Group using cloud seeding to try and increase rainfall for Texas farmers
PLEASONTON, Texas (WOAI) —
Across South Texas, this year has proven to be a struggle for farmers and ranchers that rely on rainfall in order to meet their bottom line. Their crops and cattle need rain.
Everyday we go without rain is a struggle financially," explains McMullen County Rancher Steven Mafrige.
Each day that does not see rain from the skies is a day that requires irrigation on Mafrige's ranch. With the rising cost of everything, this can cost him up to $47.50 per acre. A significant increase from previous years.
One non-profit is trying to help create more rainfall from the clouds that are already present. South Texas Weather Modification Association (STWMA), based out of Pleasanton, consists of several water districts committed to enhancing rainfall across South Texas.
Bria Hieatt is the meteorologist for the non-profit that takes to the skies to cloud seed in order to help out farmers and ranchers like Mafrige.

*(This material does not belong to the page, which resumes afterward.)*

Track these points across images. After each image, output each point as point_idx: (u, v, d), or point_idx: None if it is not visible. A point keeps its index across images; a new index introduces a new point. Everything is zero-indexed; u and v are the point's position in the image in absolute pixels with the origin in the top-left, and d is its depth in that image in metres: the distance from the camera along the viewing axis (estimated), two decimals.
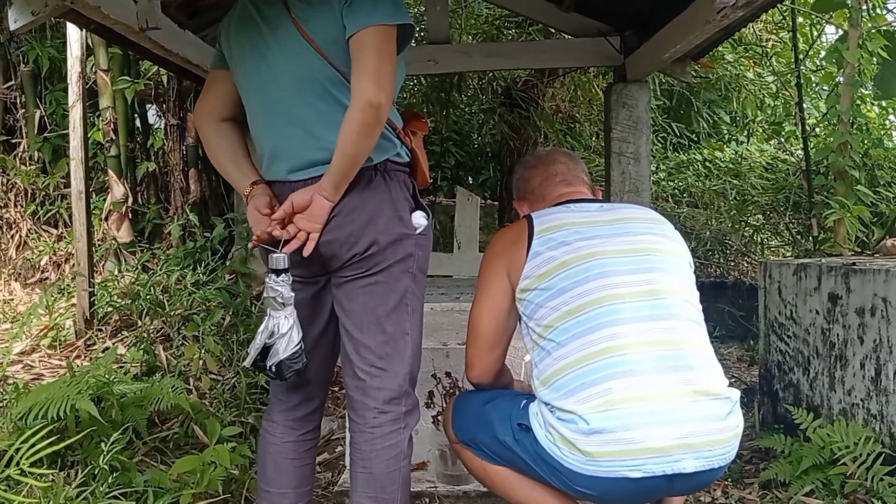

We have two pilots out west in Uvalde County and then we have two pilots out in Karnes County," said Hieatt.
No state funds are available for cloud seeding operations in Texas. Rainfall enhancement projects are being funded exclusively by underground water conservation districts, local political subdivisions and aquifer authorities. STWMA services ten counties in South Texas (Bandera, Uvalde, Media, Frio, Bexar, Wilson, Karnes, Bee, Atascosa and McMullen).
Cloud seeding is a process that releases microscopic particles of silver iodide and calcium chloride from lightweight aircraft into thunderstorms to increase rainfall efficiency. They stress that they do not make rain, but help storms produce more rainfall.
It enhances it, forming more ice crystals and growing taller, and thus precipitating more. And we also found in our research that the thunderstorms lasts longer,” said Hieatt.
Their research has yielded results that about a half million more acre-feet of water are produced in addition to annual rainfall amounts, about a 5-15% addition.
According to McMullen County Judge James Teal, his county, which has been involved since the start of the program in the 1990s, "is involved because rainfall for a rancher or farmer is the most efficient way to grow crops or raise cattle, and so in our county raising cattle is still a big part of our life and so having and maximizing rainfall is paramount.”
Humberto Vivanco, a pilot for STWMA, says it's not just ranchers and farmers benefitting from the work being done.
"You are also recharging the Edwards Aquifer," said Vivanco.
And for ranchers like Mafrige, it can make a huge difference.
"Cloud seeding is part of that equation and enables us to be more efficient. If we don't take advantage of all of our resources, we're just wasting the effort." Mafrige said.